HOW TO COMPLETE THIS TASK: Copy out the text read from the page in the entries below, swapping every "Luật sư tư vấn" for "Tư vấn pháp luật" and changing nothing else. Leave the pictures out.

(Stored data)
- - - - -

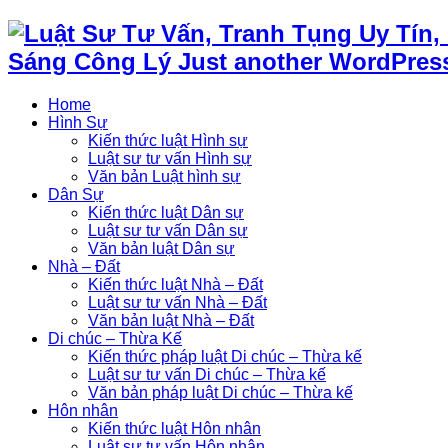
Sáng Công Lý Just another WordPress
Home
Hình Sự
Kiến thức luật Hình sự
Luật sư tư vấn Hình sự
Văn bản Luật hình sự
Dân Sự
Kiến thức luật Dân sự
Luật sư tư vấn Dân sự
Văn bản luật Dân sự
Nhà – Đất
Kiến thức luật Nhà – Đất
Luật sư tư vấn Nhà – Đất
Văn bản luật Nhà – Đất
Di chúc – Thừa Kế
Kiến thức pháp luật Di chúc – Thừa kế
Luật sư tư vấn Di chúc – Thừa kế
Văn bản pháp luật Di chúc – Thừa kế
Hôn nhân
Kiến thức luật Hôn nhân
Luật sư tư vấn Hôn nhân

- - - - -

EXERCISE ANSWER:
Sáng Công Lý Just another WordPress
Home
Hình Sự
Kiến thức luật Hình sự
Tư vấn pháp luật Hình sự
Văn bản Luật hình sự
Dân Sự
Kiến thức luật Dân sự
Tư vấn pháp luật Dân sự
Văn bản luật Dân sự
Nhà – Đất
Kiến thức luật Nhà – Đất
Tư vấn pháp luật Nhà – Đất
Văn bản luật Nhà – Đất
Di chúc – Thừa Kế
Kiến thức pháp luật Di chúc – Thừa kế
Tư vấn pháp luật Di chúc – Thừa kế
Văn bản pháp luật Di chúc – Thừa kế
Hôn nhân
Kiến thức luật Hôn nhân
Tư vấn pháp luật Hôn nhân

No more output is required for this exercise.